Document passage:

1. Parties and Contested Domain Name
The complainant is Husky Oil Operations Limited, 707 - 8th Avenue S.W. PO Box 6525, Station D Calgary Alberta T2P 4J8. The respondent is Cameron Knowlton #201-10 Sierra Morena Mews SW Calgary Alberta T3H 3K5 Canada. The contested domain name is huskyoil.com and the registrar is Network Solutions.
2. Procedural History
The electronic version of the Complaint form was filed on-line through eResolution's Website on October 23, 2001. The hardcopy of the Complaint Form and annexes were received on October 23, 2001. Payment was received on October 24, 2001.
Upon receiving all the required information, eResolution's clerk proceeded to:
- Confirm the identity of the Registrar for the contested Domain Name;
- Verify the Registrar's Whois Database and confirm all the essential contact information for Respondent;
- Verify if the contested Domain Name resolved to an active Web page;
- Verify if the Complaint was administratively compliant.
This inquiry lead the Clerk of eResolution to the following conclusions: the Registrar is Network Solutions, the Whois database contains all the required contact information, the contested Domain Name resolves to an active Web page and the Complaint is administratively compliant.
An email was sent to the Registrar by eResolution Clerk's Office to obtain confirmation and a copy of the Registration Agreement on October 23, 2001. The requested information was received October 24, 2001.
The Clerk then proceeded to send a copy of the Complaint Form and the required Cover Sheet in accordance with paragraph 2 (a) of the ICANN's Rules for Uniform Domain Name Dispute Resolution Policy. The Clerk's Office fulfilled all its responsibilities under Paragraph 2(a) in forwarding the Complaint to the Respondent, notifying the Complainant, the concerned Registrar and ICANN on October 25, 2001. This date is the official commencement date of the administrative proceeding.

Task list:
1 - Rewrite the domain dispute text from "Upon receiving all" up to and including "was administratively compliant.", changing "Verify" to "Check".
2 - Check each statement against the domain dispute text and answer yes or no, quoting the words that decide it: (a) Payment for the complaint was received on October 23, 2001. (b) The registrar for the contested domain name is Network Solutions. (c) The administrative proceeding officially began on October 25, 2001.
You won't need the data at all.

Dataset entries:
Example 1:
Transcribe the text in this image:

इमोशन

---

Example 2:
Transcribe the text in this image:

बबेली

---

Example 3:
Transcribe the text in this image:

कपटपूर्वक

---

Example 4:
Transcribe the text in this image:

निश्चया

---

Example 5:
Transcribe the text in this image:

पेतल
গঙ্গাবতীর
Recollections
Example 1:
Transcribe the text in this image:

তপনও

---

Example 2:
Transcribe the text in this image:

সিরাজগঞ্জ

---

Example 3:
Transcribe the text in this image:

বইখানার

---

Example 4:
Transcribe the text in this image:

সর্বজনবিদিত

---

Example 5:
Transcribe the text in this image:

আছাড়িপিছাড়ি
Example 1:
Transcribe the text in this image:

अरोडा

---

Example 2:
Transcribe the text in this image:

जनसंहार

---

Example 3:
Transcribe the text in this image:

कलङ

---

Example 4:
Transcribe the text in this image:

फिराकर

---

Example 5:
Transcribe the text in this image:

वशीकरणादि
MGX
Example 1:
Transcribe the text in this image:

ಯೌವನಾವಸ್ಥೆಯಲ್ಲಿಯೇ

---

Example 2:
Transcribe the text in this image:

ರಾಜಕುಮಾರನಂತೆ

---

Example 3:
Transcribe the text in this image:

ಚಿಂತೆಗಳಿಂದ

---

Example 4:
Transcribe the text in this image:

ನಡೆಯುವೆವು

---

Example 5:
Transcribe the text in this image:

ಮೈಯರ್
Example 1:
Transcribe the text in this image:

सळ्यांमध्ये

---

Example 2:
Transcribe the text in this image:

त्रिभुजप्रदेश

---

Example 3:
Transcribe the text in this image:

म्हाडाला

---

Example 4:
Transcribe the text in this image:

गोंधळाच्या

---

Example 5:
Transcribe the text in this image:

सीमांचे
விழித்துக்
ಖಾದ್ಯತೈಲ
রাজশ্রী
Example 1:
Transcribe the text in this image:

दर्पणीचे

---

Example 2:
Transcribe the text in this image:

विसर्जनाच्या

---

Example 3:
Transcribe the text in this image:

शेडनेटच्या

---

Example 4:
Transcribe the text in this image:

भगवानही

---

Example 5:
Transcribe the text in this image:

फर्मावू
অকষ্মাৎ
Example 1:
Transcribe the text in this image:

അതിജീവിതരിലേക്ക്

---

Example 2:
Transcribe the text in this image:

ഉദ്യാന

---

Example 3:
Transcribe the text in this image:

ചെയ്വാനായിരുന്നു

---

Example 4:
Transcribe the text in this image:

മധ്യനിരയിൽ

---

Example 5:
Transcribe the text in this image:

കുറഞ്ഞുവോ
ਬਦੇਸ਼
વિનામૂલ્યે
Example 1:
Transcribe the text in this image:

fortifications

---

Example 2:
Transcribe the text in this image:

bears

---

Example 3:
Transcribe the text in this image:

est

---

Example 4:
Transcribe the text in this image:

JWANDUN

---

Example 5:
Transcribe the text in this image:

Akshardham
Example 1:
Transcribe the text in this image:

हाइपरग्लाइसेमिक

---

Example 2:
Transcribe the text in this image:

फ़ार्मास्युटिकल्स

Outputs for the tasks:
1 -
Upon receiving all the required information, eResolution's clerk proceeded to:
- Confirm the identity of the Registrar for the contested Domain Name;
- Check the Registrar's Whois Database and confirm all the essential contact information for Respondent;
- Check if the contested Domain Name resolved to an active Web page;
- Check if the Complaint was administratively compliant.

2 -
(a) No: "Payment was received on October 24, 2001."
(b) Yes: "the registrar is Network Solutions."
(c) Yes: "notifying the Complainant, the concerned Registrar and ICANN on October 25, 2001. This date is the official commencement date of the administrative proceeding."